BEGIN
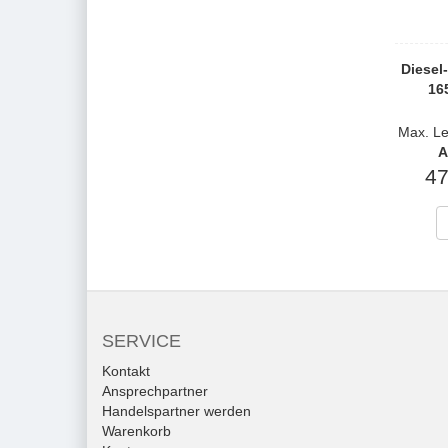
Diesel
16
Max. Le
A
47
SERVICE
Kontakt
Ansprechpartner
Handelspartner werden
Warenkorb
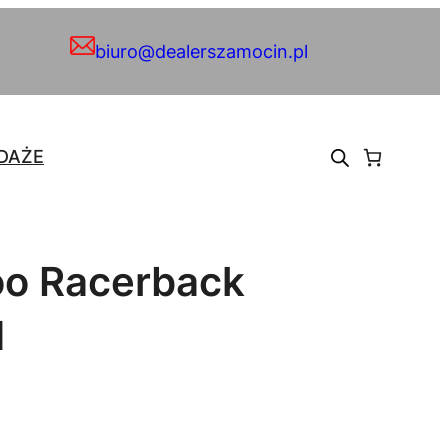
biuro@dealerszamocin.pl
DAŻE
oo Racerback
M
END
Exercise directions
Reproduce every line of text from the records above word for word, leaving out the pictures.

Your solution
Diesel
16
Max. Le
A
47
SERVICE
Kontakt
Ansprechpartner
Handelspartner werden
Warenkorb
biuro@dealerszamocin.pl
DAŻE
oo Racerback
M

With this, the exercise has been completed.